#### Given text

Breathe in....breathe out....

Just When You Thought Things Couldn't Be Worse

Yesterday was ridiculous in every possible way. Here is a brief synopsis:
1. Woke up as usual. Felt stabbing pain in eyes and extreme sensitivity to all light, but pressed on to work.
2. Worked in complete misery (sunlight+office lights+yellow paint= absolute torture), went to Walmart for eyedrops that were little help, and worked until 1 p.m., when I finally called it quits for the day, promising that I'd probably return later in the evening to attend to some things.
3. Went home to my beautifully dark apartment. Had lunch, put on pjs and sleepmask, and was asleep on my super-comfy couch by 1:30. Awoke just before 6.
5. Opened blinds to check light tolerance (It was good.). Went back to the office.
6. Did some office work and then started my novel writing for the day.

########
#### Source material

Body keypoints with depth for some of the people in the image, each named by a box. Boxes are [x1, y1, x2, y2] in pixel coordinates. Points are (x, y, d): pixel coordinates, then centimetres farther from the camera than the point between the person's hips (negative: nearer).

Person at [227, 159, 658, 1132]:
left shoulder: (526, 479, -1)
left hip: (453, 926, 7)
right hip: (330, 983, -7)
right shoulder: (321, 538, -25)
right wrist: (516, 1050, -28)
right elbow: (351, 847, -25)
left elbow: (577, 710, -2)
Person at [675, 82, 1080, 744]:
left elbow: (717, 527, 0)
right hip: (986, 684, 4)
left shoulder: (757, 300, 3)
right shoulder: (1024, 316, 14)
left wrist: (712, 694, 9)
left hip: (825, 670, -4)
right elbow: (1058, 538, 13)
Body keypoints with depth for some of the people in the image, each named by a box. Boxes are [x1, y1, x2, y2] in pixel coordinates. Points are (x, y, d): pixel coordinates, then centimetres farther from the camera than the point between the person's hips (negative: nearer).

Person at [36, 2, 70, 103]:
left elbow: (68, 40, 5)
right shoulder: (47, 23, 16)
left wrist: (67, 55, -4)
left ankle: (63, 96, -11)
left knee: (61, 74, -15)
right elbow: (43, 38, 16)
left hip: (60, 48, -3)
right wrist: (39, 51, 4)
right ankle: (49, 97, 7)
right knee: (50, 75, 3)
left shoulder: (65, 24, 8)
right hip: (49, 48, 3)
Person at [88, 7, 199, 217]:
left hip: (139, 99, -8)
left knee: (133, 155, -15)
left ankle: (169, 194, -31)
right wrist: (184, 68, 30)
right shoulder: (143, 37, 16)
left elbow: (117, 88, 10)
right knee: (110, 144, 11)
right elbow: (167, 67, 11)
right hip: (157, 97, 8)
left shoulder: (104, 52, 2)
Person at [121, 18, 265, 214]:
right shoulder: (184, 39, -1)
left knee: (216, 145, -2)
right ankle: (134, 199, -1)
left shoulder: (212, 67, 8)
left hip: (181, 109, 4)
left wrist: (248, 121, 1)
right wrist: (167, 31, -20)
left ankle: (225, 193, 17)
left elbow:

########

Work to be completed: Extend the numbered account of the ridiculous day, starting after its last item.

Exercise result:
7. Made my goal of 8,335 just before 10 p.m. with a few extra words for good measure. Heard strange noise, realized intense rain shower had just commenced and was slightly disappointed in my choice of footwear-- flip-flops.
8. Geared up for latest blog post when my entire office was doused with darkness, and I was slightly panicked. My office is kind of isolated, and there aren't many people around the area after hours. The office is 17 1/2 times creepier in the dark when all the machines are quiet.
9. Panicked a little more because I hadn't saved recently, and I couldn't remember how long it had been since my last auto-save. Worried about how I would get out and if the alarm system would be funky.
10. Left about 20 minutes later, hoping things would not fall apart and I would have electricity at my apartment.
11. Went about normal routine. Watched tv, played solitaire. tried with no success to go to sleep. At 4, I decided sleep was completely hopeless, and I got ready for work. Had breakfast at IHOP and read some of The Archivist. Arrived for work an hour early. Hope I will make it through the day.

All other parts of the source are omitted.